When asked what the role of women was in the Black Panther Movement, the answer was:  “The only role for women in this movement is horizontal.”  This continual divide and conquer strategy has left us waiting at bus stops for buses that we are later thrown under.  Much of the impetus of the women’s movement in the 70s was distilled to civil rights for gays after Stonewall and the Aids crisis.  Gay bashing and Aids struck gay men hard but much of the work and nursing was done by lesbians who abandoned the fight for the ERA and protection of the sanctity of women’s individuality as the religious right’s attempts to water down Roe v. Wade increased the humanity of proto-human life while decreasing that of breathing, living women.

The odd thing is that none of these movements are bad causes.  The development of a democratic nation, peace, abolition, Aids research, or suffrage for black men all have merit.  The fact that these are ALL good causes is not what bothers me.  The larger point to me is that these movements sprung up during active women’s rights movements and suddenly took precedence.

Senator Shirley Chisholm has always been one of my personal heroines and clearly recognized that women’s rights were not a priority for this nation.  She was always quick to note that she had experienced more sexism in her life than racism.   Please read what this great champion of women’s rights said as she fought for passage of the ERA.

Mr. Speaker, House Joint Resolution 264, before us today, which provides for equality under the law for both men and women, represents one of the most clear-cut opportunities we are likely to have to declare our faith in the principles that shaped our Constitution. It provides a legal basis for attack on the most subtle, most pervasive, and most institutionalized form of prejudice that exists. Discrimination against women, solely on the basis of their sex, is so widespread that is seems to many persons normal, natural and right.

Legal expression of prejudice on the grounds of religious or political belief has become a minor problem in our society. Prejudice on the basis of race is, at least, under systematic attack. There is reason for optimism that it will start to die with the present, older generation. It is time we act to assure full equality of opportunity to those citizens who, although in a majority, suffer the restrictions that are commonly imposed on minorities, to women.

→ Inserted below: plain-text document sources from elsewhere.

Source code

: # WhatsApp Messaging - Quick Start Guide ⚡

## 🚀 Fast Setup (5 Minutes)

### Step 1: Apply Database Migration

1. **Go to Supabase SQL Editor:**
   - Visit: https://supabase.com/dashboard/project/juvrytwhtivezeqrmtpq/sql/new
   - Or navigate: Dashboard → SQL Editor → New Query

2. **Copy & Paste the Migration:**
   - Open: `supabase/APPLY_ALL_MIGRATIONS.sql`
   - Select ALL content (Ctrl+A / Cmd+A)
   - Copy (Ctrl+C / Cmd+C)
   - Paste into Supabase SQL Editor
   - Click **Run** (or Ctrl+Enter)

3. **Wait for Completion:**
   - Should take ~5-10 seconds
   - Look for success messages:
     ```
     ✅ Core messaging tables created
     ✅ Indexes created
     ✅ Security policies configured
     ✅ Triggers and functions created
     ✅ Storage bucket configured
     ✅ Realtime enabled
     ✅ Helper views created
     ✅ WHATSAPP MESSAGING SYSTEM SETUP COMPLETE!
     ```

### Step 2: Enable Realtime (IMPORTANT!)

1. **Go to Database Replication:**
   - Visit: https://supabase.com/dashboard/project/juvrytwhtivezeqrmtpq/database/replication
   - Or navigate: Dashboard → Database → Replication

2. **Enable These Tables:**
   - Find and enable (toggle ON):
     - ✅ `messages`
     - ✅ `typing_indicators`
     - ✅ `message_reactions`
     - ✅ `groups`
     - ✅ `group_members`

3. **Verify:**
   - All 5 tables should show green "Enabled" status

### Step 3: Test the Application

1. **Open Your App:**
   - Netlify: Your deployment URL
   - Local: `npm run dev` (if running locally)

Source: http://www.americanrhetoric.com/speeches/shirleychisholmequalrights.htm

Whenever women make progress, men step in with some other distraction and create disunity.  I see this same pattern today in the Democratic Party ONE HUNDRED and SIXTY years after the Seneca Falls Convention and well over TWO HUNDRED years after Abigail Adams.

Women, please stop and think about this before you donate your time to peace movements, misc. civil rights movements, ANY kind of movement.  We are the work horses of all of these movements, yet how many of these movements turn around and provide us ANYTHING  but lip service?  Think of the DNC, what have they done recently to stop the hemorrhage of reproductive rights?  support equal pay laws?  stop SEXIST attacks on women candidates?  Which women in this system (yes, YOU Nancy Pelosi, yes, You Candy Crowely, yes, you Cindy Sheehan, yes, you Donna Brazille, yes YOU, Governor Sibilius, yes YOU Senator Mary Landrieu, yes you Secretary of State Rice,yes, YOU Gloria Borger, …) will willingly sell out their own sex to be acceptable to the boys and get recognition in a movement or a profession not of our own design whose rules are set up so that we ultimately fail.

Just THINK ABOUT IT when you celebrate this Fourth of July.   Look at your daughters, your mothers, your grandmothers, your granddaughters, and the women around you and THINK about it.  What movement did I join that stopped me from asking for basic human and democratic rights for women?  Think about what happened to Hillary Clinton this primary season and ASK yourselves will you compromise YET again?

How much is that compromise worth to you?